Today, Arab states don’t ban Jews as such. They do ban Israelis. In fact, six of the seven states featured in Trump’s executive order ban entry of Israeli passport-holders: Iran, Iraq, Libya, Sudan, Syria, and Yemen. (So, too, do another ten Muslim-majority states.) Those same six states also won’t admit anyone whose non-Israeli passport includes an Israeli visa. I’m not aware that the international community regards this as a particularly egregious affront to international norms. The governments of these countries regard every Israeli, whether Jewish or Arab, or any past visitor to Israel of any nationality, as a potential security threat. That’s not irrational, since some of these governments have a record of threatening Israel through incitement, sponsorship of terrorism, and dubious weapons projects.

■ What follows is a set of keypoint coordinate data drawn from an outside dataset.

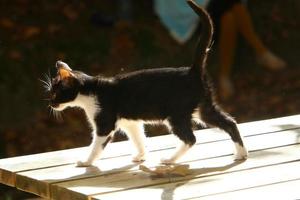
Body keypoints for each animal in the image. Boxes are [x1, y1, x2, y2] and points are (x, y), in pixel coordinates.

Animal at [43, 0, 247, 166]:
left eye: (55, 93)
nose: (50, 104)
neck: (91, 90)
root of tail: (192, 70)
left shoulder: (105, 124)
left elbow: (97, 146)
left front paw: (86, 162)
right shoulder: (130, 123)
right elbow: (139, 138)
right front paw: (141, 156)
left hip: (176, 114)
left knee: (191, 138)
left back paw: (170, 159)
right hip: (202, 108)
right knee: (229, 122)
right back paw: (242, 153)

Trump’s limited executive order doesn’t resemble the sweeping Jewish ban that changed the career of Bernard Lewis. It’s more in line with the Israel bans implemented in the very same countries he’s named. Trump regards holders of certain nationalities as potential security threats, and has excluded them on that basis. There’s plenty of room to debate the wisdom, efficacy, and even morality of the executive order. While the United States may not be as great an exception to the rule as it sometimes claims to be, it still isn’t Sudan or Yemen. And one would hope that the United States, which has invested untold billions (or is it trillions?) in intelligence collection and vetting since 9/11, would be capable of telling friend from foe, and victim from victimizer, within nations.

But the governments of states like Iran have no cause to profess outrage. No one has practiced blanket exclusion on the basis of nationality as unremittingly, decade after decade, as they have, and they aren’t likely to give it up any time soon. It would be unfortunate if this became the norm in the world. But it wouldn’t mark much of a change in the Middle East.